По мнению Н. Таршис, музыкальная доминанта драматической сцены 1970‑х годов есть следствие не столько развития театра, сколько производное истории: «Эпоха массовой культуры актуализировала древнее музыкальное начало в театре». С другой стороны, актуализация музыкального начала была опосредованным образом связана с кризисным состоянием мира, в котором, по словам автора, «человек уже не центр семейного и производственного конфликта, а мембрана кризисной исторической эпохи». Но чем бы ни был вызван музыкальный ренессанс на драматической сцене 1970‑х годов и в какие бы он ни облекался формы, с этого момента музыкальная оснащенность актера становится, по словам Н. Таршис, «условием действенного его участия в концепции целого». Эта музыкальная оснащенность актера является, {183} быть может, одним из главных приобретений, сделанных драматической сценой в это время и не утраченных, продолжавших развиваться и после того как эпоха музыкально-драматических спектаклей отошла в прошлое.

Избрав в качестве точки отсчета «музыкальность как квинтэссенцию драматизма», представленную Театром на Таганке, в котором музыкальная доминанта актерского существования «всегда содержательна», автор усматривает противоположный полюс понимания музыкальности в театре Захарова, где музыка выполняет роль «механического усилителя», притом что сама драма «не услышана музыкально».
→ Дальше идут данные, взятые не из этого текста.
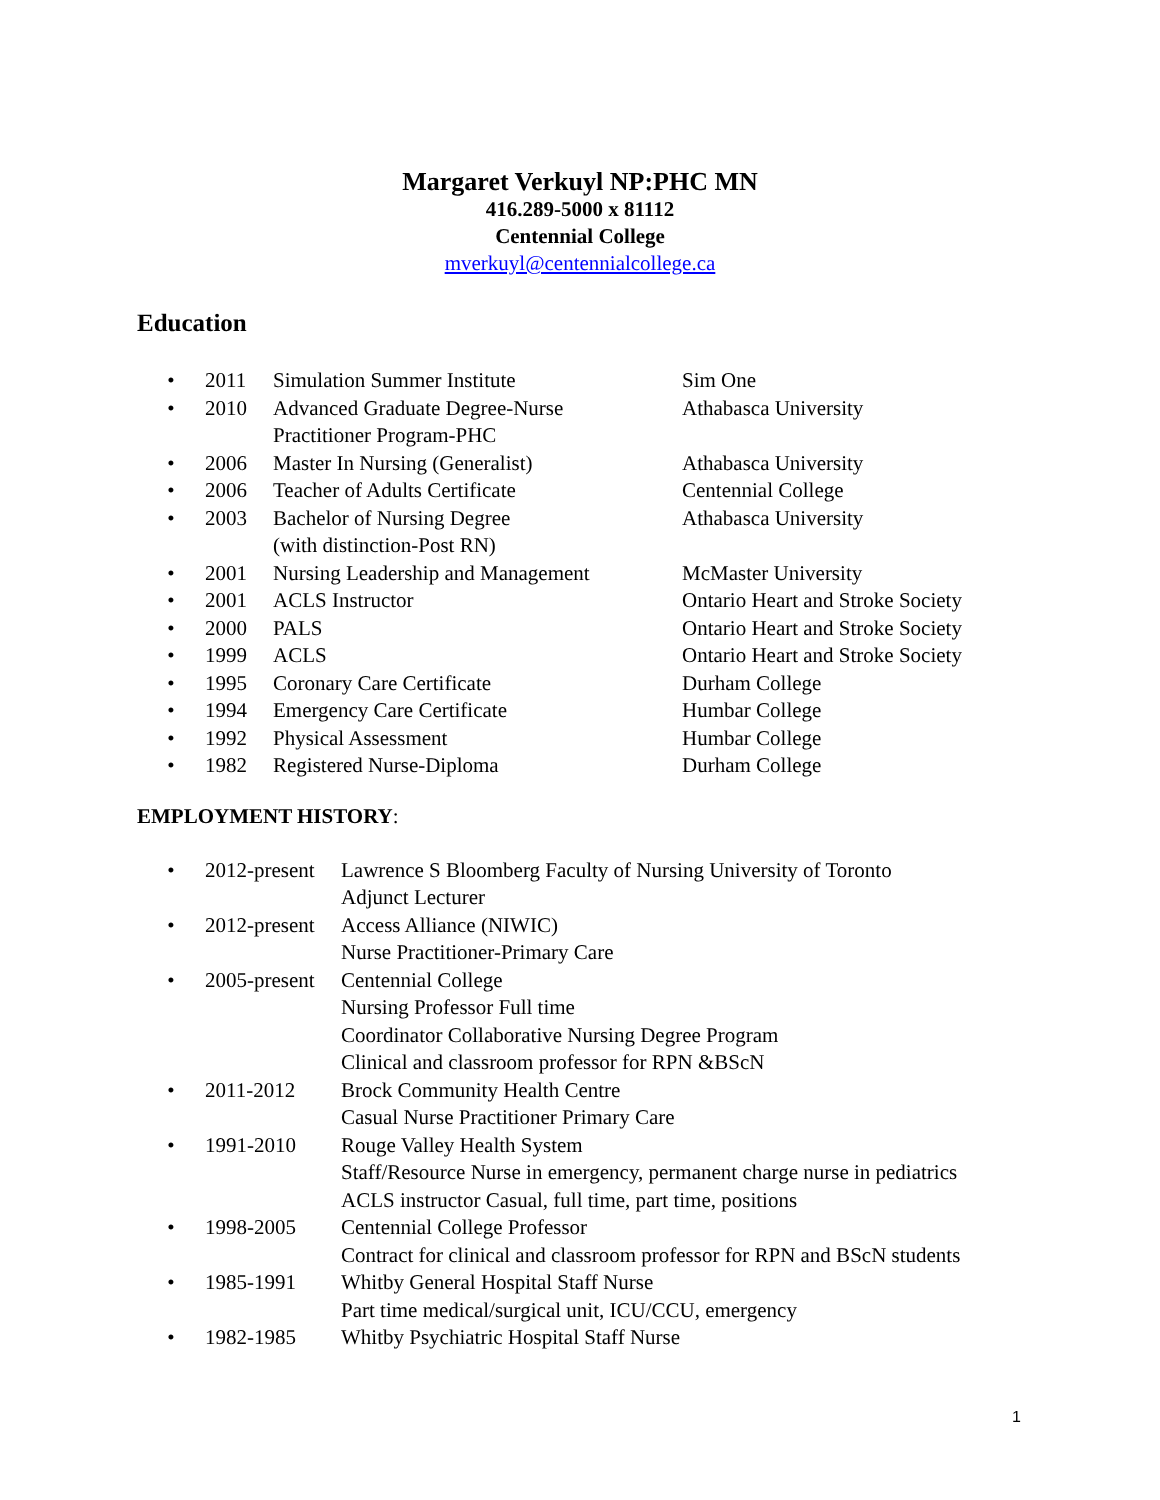Margaret Verkuyl NP:PHC MN
416.289-5000 x 81112
Centennial College
mverkuyl@centennialcollege.ca
Education
• 2011 Simulation Summer Institute Sim One
• 2010 Advanced Graduate Degree-Nurse
Practitioner Program-PHC Athabasca University
• 2006 Master In Nursing (Generalist) Athabasca University
• 2006 Teacher of Adults Certificate Centennial College
• 2003 Bachelor of Nursing Degree
(with distinction-Post RN) Athabasca University
• 2001 Nursing Leadership and Management McMaster University
• 2001 ACLS Instructor Ontario Heart and Stroke Society
• 2000 PALS Ontario Heart and Stroke Society
• 1999 ACLS Ontario Heart and Stroke Society
• 1995 Coronary Care Certificate Durham College
• 1994 Emergency Care Certificate Humbar College
• 1992 Physical Assessment Humbar College
• 1982 Registered Nurse-Diploma Durham College
EMPLOYMENT HISTORY:
• 2012-present Lawrence S Bloomberg Faculty of Nursing University of Toronto
Adjunct Lecturer
• 2012-present Access Alliance (NIWIC)
Nurse Practitioner-Primary Care
• 2005-present Centennial College
Nursing Professor Full time
Coordinator Collaborative Nursing Degree Program
Clinical and classroom professor for RPN &BScN
• 2011-2012 Brock Community Health Centre
Casual Nurse Practitioner Primary Care
• 1991-2010 Rouge Valley Health System
Staff/Resource Nurse in emergency, permanent charge nurse in pediatrics
ACLS instructor Casual, full time, part time, positions
• 1998-2005 Centennial College Professor
Contract for clinical and classroom professor for RPN and BScN students
• 1985-1991 Whitby General Hospital Staff Nurse
Part time medical/surgical unit, ICU/CCU, emergency
• 1982-1985 Whitby Psychiatric Hospital Staff Nurse
1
Подвергнув краткому, но содержательному анализу различные виды музыкально-драматических представлений 1970‑х годов, Таршис особо останавливается на «мюзиклоподобных» спектаклях этого времени, поскольку именно они демонстрировали чаще всего образец «музыкально услышанной драмы».
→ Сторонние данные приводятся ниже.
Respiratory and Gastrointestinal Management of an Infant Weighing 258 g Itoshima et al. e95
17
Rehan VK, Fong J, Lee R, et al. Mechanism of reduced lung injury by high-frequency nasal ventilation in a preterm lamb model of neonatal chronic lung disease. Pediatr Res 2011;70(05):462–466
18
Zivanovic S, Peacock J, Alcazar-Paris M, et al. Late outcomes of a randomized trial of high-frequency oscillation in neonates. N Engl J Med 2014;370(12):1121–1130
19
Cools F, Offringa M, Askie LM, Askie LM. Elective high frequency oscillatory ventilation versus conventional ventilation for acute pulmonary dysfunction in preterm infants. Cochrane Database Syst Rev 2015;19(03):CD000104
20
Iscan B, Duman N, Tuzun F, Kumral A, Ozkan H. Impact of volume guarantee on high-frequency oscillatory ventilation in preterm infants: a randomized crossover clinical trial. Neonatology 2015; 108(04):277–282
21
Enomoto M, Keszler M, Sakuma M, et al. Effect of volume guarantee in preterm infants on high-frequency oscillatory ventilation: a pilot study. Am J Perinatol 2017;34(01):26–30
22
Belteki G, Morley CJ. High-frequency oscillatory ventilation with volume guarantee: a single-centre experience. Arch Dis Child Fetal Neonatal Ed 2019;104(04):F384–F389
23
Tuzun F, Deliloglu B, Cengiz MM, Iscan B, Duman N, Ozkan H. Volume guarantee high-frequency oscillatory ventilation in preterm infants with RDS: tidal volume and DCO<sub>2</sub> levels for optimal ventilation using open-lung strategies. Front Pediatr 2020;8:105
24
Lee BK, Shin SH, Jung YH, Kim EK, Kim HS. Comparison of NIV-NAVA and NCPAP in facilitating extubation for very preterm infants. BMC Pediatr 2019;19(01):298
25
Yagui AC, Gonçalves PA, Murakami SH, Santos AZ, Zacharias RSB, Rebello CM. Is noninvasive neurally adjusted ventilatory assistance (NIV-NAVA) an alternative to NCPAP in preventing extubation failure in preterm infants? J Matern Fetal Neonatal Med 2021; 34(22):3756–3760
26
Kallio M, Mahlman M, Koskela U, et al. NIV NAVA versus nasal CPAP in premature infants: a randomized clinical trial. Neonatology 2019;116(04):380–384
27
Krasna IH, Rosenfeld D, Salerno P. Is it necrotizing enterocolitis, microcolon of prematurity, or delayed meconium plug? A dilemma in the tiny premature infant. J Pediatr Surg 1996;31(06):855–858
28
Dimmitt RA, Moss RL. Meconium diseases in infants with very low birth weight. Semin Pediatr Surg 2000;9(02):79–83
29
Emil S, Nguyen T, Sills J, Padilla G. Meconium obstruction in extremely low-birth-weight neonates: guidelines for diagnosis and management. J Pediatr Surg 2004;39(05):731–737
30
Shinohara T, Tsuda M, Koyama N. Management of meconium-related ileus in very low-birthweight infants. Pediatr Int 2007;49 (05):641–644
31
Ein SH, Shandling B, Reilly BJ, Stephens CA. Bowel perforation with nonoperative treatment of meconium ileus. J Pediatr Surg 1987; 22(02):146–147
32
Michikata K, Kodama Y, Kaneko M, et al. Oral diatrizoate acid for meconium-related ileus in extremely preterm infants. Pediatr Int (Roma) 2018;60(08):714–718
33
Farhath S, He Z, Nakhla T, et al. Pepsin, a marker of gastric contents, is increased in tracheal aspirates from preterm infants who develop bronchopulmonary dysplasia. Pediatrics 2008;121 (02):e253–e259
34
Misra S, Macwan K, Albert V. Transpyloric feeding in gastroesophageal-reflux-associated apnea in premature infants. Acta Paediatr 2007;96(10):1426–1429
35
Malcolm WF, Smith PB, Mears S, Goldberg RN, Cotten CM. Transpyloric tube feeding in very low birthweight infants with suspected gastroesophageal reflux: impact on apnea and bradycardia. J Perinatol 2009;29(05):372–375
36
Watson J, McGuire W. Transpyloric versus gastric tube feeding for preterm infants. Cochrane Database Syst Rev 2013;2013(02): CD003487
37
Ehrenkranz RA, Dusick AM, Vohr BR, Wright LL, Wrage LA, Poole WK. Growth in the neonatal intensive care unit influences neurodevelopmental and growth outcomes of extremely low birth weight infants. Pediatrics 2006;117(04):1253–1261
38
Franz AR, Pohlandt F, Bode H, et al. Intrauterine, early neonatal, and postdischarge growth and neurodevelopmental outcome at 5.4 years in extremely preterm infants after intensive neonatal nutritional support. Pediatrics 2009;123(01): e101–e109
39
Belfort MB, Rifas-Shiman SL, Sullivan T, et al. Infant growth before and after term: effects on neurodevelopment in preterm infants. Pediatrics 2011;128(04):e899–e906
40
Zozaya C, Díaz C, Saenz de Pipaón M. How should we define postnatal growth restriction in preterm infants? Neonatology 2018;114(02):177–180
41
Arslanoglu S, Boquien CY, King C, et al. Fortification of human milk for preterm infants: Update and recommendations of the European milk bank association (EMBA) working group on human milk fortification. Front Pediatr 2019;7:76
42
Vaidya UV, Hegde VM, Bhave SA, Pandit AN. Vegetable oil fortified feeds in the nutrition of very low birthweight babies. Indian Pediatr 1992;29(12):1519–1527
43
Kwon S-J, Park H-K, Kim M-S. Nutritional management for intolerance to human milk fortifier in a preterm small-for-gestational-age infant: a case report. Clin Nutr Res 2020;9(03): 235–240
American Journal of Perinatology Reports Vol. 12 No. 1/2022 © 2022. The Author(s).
Представив читателю наиболее удачные спектакли Театра им. Ленсовета, автор приходит к выводу, что в них был достигнут счастливый баланс «внутренних тенденций театра и веяний эпохи». Именно поэтому, вобрав в себя музыку и сделавшись за ее счет объемнее и многозначнее, спектакль в этом театре оставался драматическим, как драматической оставалась его главная актриса Алиса Фрейндлих — непревзойденная Дульсинея, которая вырывалась в пространство музыки как в пространство свободы. Интересно, что в недавнем интервью актриса определила именно этот период творчества как самый счастливый в своей актерской судьбе, посетовала на то, что музыка покинула драматическую сцену, и сказала, что если бы ей сейчас предложили выбирать, где поселиться, она поселилась бы «между семидесятым и семьдесят пятым годами на Владимирском, 12»[439].
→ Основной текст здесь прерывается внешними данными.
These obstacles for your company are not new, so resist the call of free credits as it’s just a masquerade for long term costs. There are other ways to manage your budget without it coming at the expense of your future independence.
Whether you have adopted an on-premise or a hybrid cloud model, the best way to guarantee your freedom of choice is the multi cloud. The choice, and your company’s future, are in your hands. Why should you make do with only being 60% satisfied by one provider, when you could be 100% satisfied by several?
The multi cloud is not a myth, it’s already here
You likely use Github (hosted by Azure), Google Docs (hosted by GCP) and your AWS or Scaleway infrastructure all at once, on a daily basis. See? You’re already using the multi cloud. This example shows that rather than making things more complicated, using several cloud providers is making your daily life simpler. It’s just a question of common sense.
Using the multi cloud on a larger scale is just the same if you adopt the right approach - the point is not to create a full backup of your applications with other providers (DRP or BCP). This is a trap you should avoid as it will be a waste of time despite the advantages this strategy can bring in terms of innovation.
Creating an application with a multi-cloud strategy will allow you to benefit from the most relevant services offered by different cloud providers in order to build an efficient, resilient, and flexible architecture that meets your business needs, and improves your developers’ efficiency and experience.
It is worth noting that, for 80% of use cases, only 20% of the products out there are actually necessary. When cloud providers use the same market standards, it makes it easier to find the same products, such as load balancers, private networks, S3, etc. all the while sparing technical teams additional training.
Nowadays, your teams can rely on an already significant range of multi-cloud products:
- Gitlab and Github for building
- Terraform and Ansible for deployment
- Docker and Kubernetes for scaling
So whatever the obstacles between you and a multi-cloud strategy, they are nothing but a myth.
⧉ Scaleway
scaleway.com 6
Во второй половине 1970‑х, как раз после грандиозной дискуссии о мюзикле, прошедшей на страницах журнала «Театр», такая музыка стала постепенно исчезать с драматической сцены, покуда к 1980‑м не исчезла совсем. Ее оттянула к себе эстрада, на которой нашли себя и многие драматические актеры, такие как Михаил Боярский, которые уже в ту пору и в тех мюзиклах ходили на грани эстрады.

Но уроки музыки не прошли для драматического актера даром, и потому в конце 1970 – начале 1980‑х новые режиссеры, например, А. Васильев, смогли принести на драматическую сцену новую музыку.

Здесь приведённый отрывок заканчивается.